The way we consume media has changed dramatically. Streaming has surged and AI is disrupting the way we create and engage with media. Perry believes the media and entertainment industry is on the cusp of a technological revolution. “We can educate the market and make sure AI is used for good and [that] we are … the first to be able to create full high-quality video productions using AI.”

While creating entire films using AI may be a few years away, there are other ways the technology can be used in the meantime to help media companies and brands to directly interact with their customers,
be it in pre- or post-production of films or marketing.

Earlier this year, D-ID created Deep Nostalgia for the genealogy company MyHeritage, enabling users to bring to life photos of their ancestors. The app became the top-rated one in the Apple Store, with users creating some 90 million animations and growing. D-ID gets paid per animation.

It also created an app for MyHeritage

The company recently partnered with video app Josh, India’s answer to TikTok, and one of fastest-growing social networks in the world. It developed a photo transformation feature specifically for Josh’s users to be able to create videos from still photos, add music, and then share those videos with followers on the app. 

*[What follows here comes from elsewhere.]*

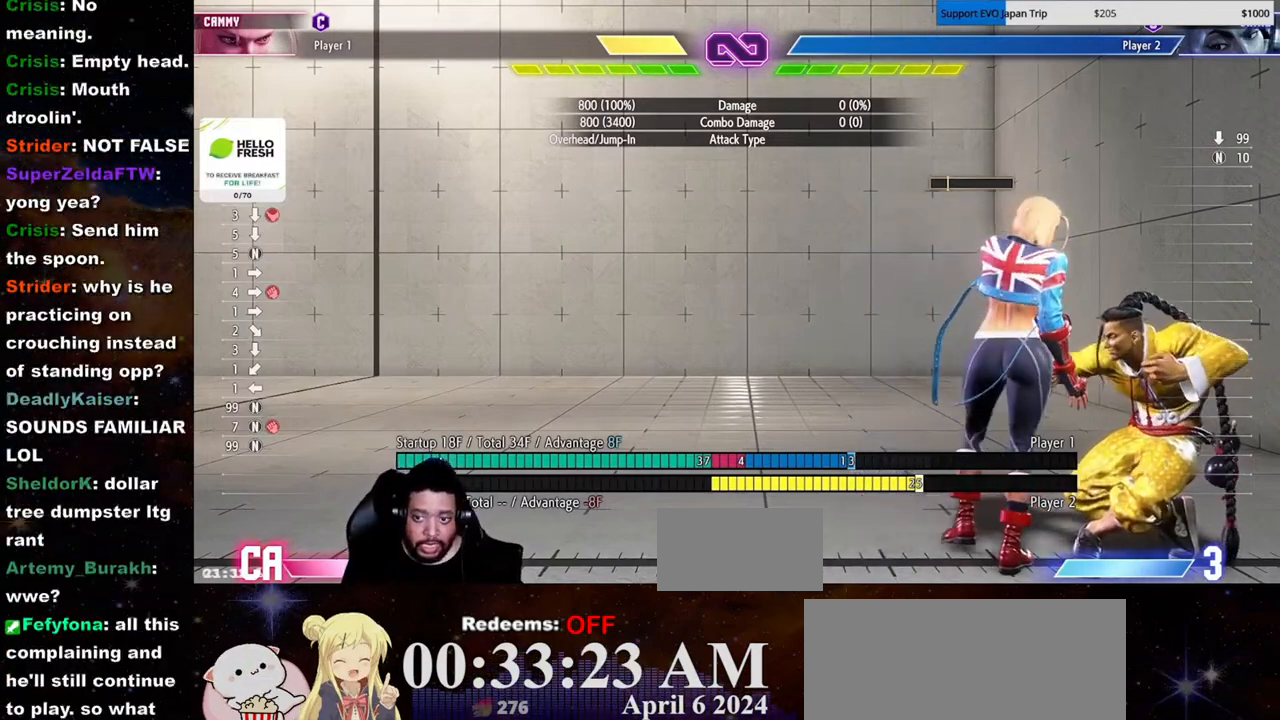
{"buttons": [], "left_stick": "center", "events": [[300, "left_stick", "center"]]}
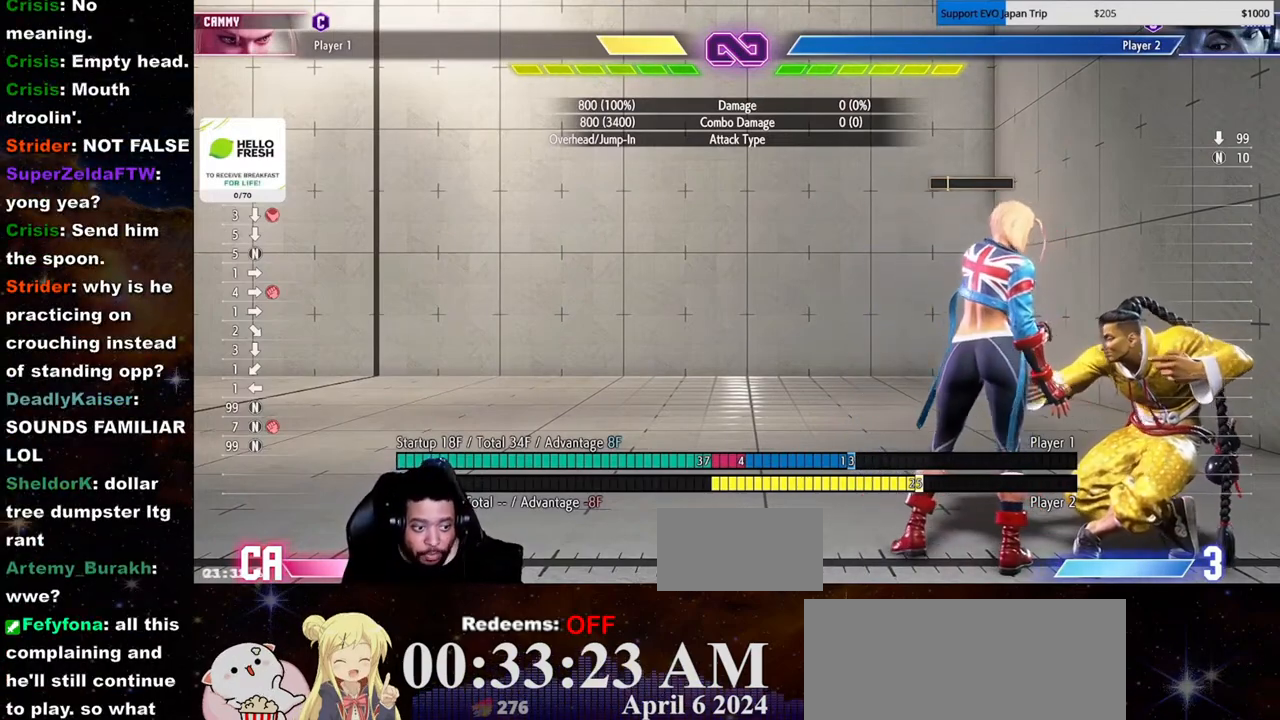
{"buttons": [], "left_stick": "center", "events": []}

“We are enabling meaningful creative reality experience. It’s about combining creative, virtual reality and AI.”

Perry and co-founders Sella Blondheim (COO) and Eliran Kuta (CTO) realised the potential of using AI within facial recognition when they served together in the IDF’s special forces. “We learnt about the privacy issues before people were really aware of it, and wanted to tackle the problem.” 

Gil Perry

The trio gained work experience in start-ups before setting up their own. Perry and Kuta worked as developers at the social networking app Houseparty. “We learnt how to manage a start-up and, after a while, decided it was the right time to leave and set up D-ID, together with Sella.” They raised funds and secured some of the top facial recognition and privacy experts in Israel, launching in 2017.

The aim initially was to tackle facial recognition from a privacy perspective by manipulating images in ways that improve the viewer experience while maintaining privacy, but the Israelis always had one eye on the opportunities within the media and entertainment market. “We were always fascinated by this area and felt we could do something huge.”

The pandemic rapidly accelerated the shift towards AI. The use of social networks soared as people looked for ways to stay connected. “People were stuck at home, looking and managing their photos and using services such as Zoom to create their own videos. Younger audiences have become ‘creators’, putting videos on social networking sites. The creator market has grown massively and these creators are using AI tools to monetise their content from home.”

Some 50 million people worldwide have joined the ‘creator economy’, considering themselves to be ‘creators’ as their job. According to Perry, the market is worth an estimated $100 billion. More than two million creators make six figures or more on YouTube, Twitch and Instagram, and sponsored influencers are worth more than $8bn (£6bn) – a number expected to grow to $15bn (£11bn) by 2022.

“Social networks such as YouTube, Instagram and TikTok are putting a lot of focus on this market, competing to keep these creators on their platforms,” notes Perry. “Companies are now understanding the importance of using AI tools within this area, and within media and entertainment, or risk falling behind.”

The co-founders of D-ID

D-ID’s IP-protected solutions have been successfully implemented by leading Fortune 500 companies and institutions worldwide. Its tech is done in Israel and it has offices in the UK, with plans to expand into the US. 

“Our long-term mission is to be the first to create full video productions and feature films using AI. But we can help the entertainment industry – which was really harmed by Covid – in other areas, such as doing shoots from home. We are really excited about the future.”